NEW APPROACHES FOR IMPROVING REPORTING SYSTEMS
Alastair Wood of Vanderbilt Medical School discussed new approaches to improve the current adverse event reporting systems. He described MedWatch and other reporting systems as being set up to detect rare events and said that what is needed is the capture of “high-frequency, high-impact” cases that are not detected with the current systems. “One approach,” said Dr. Wood, “is to have incentives for long-term safety studies.” This, however, would cause a long delay before drug approval and would not be cost-efficient. It would also entail discussion about which drugs would be subject to long-term study. Another approach is to conduct long-term safety studies after approval. This again requires consideration of which drugs would be chosen for study or whether all drugs should be studied.

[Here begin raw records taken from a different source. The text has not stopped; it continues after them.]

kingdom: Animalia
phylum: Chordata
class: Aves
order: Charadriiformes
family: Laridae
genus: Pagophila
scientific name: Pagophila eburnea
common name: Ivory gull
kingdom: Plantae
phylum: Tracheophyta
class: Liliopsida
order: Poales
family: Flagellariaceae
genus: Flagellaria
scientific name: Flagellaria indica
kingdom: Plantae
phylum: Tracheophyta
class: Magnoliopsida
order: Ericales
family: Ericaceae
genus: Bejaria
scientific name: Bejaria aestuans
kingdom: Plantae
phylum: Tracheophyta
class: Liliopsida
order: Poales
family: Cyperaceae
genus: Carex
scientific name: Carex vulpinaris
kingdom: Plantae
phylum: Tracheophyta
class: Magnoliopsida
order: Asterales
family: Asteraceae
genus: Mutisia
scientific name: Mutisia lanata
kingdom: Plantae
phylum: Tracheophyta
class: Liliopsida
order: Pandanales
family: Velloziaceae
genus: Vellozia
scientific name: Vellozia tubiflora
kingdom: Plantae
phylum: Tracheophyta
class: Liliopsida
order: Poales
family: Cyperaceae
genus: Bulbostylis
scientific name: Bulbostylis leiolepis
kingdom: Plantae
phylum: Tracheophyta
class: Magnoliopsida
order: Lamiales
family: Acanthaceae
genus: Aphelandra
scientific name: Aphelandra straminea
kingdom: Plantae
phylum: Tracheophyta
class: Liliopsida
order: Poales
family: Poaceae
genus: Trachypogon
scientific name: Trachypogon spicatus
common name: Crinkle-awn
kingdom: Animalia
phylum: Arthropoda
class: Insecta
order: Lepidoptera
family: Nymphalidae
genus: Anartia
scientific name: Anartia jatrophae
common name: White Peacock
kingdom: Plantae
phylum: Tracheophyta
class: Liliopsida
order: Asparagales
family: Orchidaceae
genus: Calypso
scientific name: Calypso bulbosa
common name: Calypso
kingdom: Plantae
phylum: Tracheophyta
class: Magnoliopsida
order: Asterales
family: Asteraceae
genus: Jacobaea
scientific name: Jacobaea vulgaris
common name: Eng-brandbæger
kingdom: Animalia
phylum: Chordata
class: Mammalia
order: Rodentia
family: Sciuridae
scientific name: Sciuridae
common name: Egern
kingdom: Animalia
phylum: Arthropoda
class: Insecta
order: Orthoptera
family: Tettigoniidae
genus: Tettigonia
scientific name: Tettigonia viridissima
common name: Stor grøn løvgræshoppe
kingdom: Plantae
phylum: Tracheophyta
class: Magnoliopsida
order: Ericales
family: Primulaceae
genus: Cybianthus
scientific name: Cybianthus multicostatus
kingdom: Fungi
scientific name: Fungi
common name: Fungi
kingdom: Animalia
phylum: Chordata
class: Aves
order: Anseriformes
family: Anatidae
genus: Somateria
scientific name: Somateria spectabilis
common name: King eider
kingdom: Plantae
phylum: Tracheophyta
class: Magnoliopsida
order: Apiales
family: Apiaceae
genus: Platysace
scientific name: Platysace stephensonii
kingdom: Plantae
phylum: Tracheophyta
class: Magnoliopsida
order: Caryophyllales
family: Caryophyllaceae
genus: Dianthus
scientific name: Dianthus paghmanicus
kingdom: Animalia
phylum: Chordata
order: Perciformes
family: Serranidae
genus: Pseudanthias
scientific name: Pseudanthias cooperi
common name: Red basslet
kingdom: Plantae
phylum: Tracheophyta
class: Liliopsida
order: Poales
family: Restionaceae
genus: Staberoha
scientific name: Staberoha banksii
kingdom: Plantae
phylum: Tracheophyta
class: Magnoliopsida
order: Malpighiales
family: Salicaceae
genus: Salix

One way to ensure the completion of safety studies is to offer extended exclusivity to companies that have acquired data to demonstrate that their drug is safe in the long term, offered Dr. Wood. This makes the drug more valuable to consumers and to the company. Most importantly, Dr. Wood said, “We need to move to a reward-based system that rewards demonstrated safety.” In his proposal, drugs that lacked long-term safety data would be clearly identified as such. In this way, physicians could make the appropriate choice of medication with their patients. A fundamental issue would be the design of these safety studies, which under Dr. Wood’s proposal would require FDA approval. In other words, extended exclusivity would be offered only for well-designed studies structured to answer important clinical questions.
Forum member Robert Califf proposed a clinical trial “light” system, in which new users of drugs would be notified about known drug risks and benefits. The system would indicate that the drug being prescribed had recently been approved but that information concerning both risks and benefits was being developed. Patients would be provided information to report any adverse events and asked to participate in follow-up studies concerning the medication.